A fire burning the cold.
A livewire of heat threading through my limbs, pooling in my stomach.
Aching.
Begging.
To be used.
“Rae!”
“Fight him!”
“Raegan!”
“Raegan.”
As my body warms, the distant voices become clearer. More familiar.
Dane. Kellan. Aiden. Jackson.
Consciousness comes rushing back like a speed train. Air, on the other hand, doesn’t.
My hands wrap around whatever’s cutting off my air on instinct, trying to pull them away as I drag my eyes open.
Charles.
We’re still fighting him.
The men who mean everything to me are calling my name. Their voices are strained or rough with emotion.
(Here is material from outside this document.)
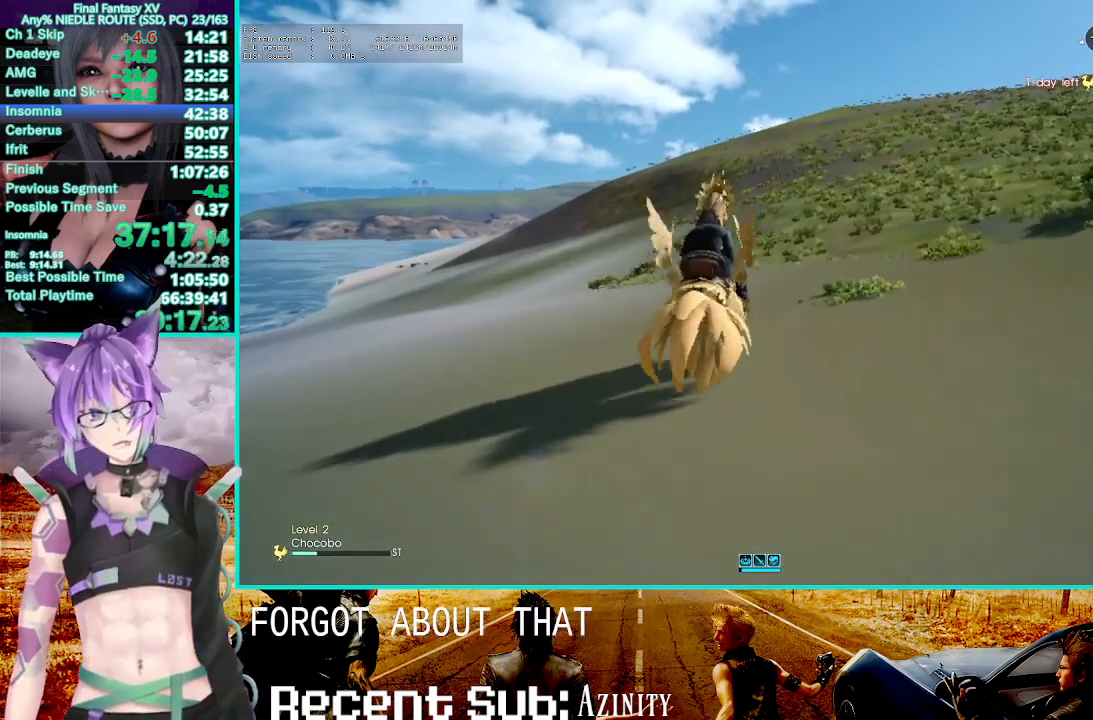
{"dt_ms": 500, "buttons": ["R2"], "left_stick": "center", "right_stick": "center", "events": []}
But I’m also glad it’s me and not one of them in my place.
I won’t give up.
I promised I wouldn’t die.
I won’t lose.
I’ve barely used my gift in this fight. There’s no way I’m out of it yet.
It hardly takes anything to draw it out; it’s as if my gift’s been simmering beneath the surface, ready and waiting to be let loose. Red lightning arcs and scatters over Charles’s scales. It strikes him in the chest. The arm. The head. His side.
He doesn’t budge from where he’s standing.
But his grip loosens enough that I can breathe again.
I suck down air, focusing my gift on him to keep him distracted while I regain all the oxygen I lost. White-hot pain sears through my gut when I take too deep a breath, and I’m left panting and shaking.
“You can’t hurt me,” Charles reminds me, but I see otherwise.
My lightning doesn’t penetrate his scales, but it still hurts. He’s trying to hide it, but I can see the tiny flinches. The way he shifts himself with discomfort when it crosses his thickened skin.
It hurts him, but it’s not enough to beat him.
Especially not in my current state. Not while I’m dizzy from blood loss. Or in so much pain I’m almost numb.
The others don’t stop attacking the invisible barrier he has up between us and them. I see them repelled off their feet, then race back to try again. Their attacks are struck back just as much. All except Dane, who’s holding his ground against the barrier somehow, his white light a single flame as it slowly forces a hand-shaped hole through.